What Are Carbon Credits and How Do They Work?
Carbon credits have become a key component of global efforts to reduce greenhouse gas emissions. As businesses increasingly focus on sustainability and ESG goals, understanding how carbon credits work is becoming essential.
A carbon credit represents one tonne of carbon dioxide (or equivalent greenhouse gas) reduced, avoided, or removed from the atmosphere. These credits are generated through certified projects such as renewable energy, reforestation, energy efficiency, and waste management initiatives.
Organisations that reduce emissions below a certain level can generate carbon credits, while those unable to meet reduction targets can purchase these credits to offset their emissions. This creates a market-driven mechanism that encourages emission reduction globally.
Carbon credits are verified and issued by recognised registries such as Verra, Gold Standard, American Carbon Registry (ACR), and Climate Action Reserve (CAR).
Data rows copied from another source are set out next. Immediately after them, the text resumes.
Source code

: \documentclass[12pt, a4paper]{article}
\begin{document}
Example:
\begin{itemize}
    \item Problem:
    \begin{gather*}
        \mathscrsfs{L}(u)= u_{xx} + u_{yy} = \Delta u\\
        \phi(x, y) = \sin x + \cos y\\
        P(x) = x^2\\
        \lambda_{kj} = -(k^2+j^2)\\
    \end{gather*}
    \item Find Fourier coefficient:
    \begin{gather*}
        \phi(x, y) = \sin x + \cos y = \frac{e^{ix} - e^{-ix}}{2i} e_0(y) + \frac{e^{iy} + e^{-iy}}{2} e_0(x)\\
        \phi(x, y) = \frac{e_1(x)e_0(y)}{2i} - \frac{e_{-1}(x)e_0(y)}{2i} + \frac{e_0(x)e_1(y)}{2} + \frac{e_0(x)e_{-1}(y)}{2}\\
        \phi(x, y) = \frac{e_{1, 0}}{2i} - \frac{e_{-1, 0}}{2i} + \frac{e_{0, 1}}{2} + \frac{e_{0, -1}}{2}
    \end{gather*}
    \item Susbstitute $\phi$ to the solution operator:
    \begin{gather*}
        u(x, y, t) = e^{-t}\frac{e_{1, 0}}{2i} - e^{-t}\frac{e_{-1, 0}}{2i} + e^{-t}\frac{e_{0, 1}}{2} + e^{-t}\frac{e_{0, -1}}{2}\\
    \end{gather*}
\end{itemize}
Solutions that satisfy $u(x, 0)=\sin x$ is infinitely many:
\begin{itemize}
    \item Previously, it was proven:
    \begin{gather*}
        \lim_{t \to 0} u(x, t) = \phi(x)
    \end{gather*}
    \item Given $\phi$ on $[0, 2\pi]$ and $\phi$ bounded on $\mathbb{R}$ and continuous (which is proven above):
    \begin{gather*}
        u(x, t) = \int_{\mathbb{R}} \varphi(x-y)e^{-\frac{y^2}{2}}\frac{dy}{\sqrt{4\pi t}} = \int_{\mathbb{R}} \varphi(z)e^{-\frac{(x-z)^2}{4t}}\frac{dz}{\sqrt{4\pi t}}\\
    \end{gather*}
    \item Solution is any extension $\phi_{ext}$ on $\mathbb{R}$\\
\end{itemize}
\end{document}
These standards ensure transparency, credibility, and measurable impact.
For businesses, carbon credits are not just about compliance—they also represent an opportunity. Companies can generate revenue by developing carbon projects or improve their sustainability positioning by purchasing high-quality offsets.
As global carbon markets expand, early adopters are better positioned to benefit from both regulatory advantages and financial opportunities.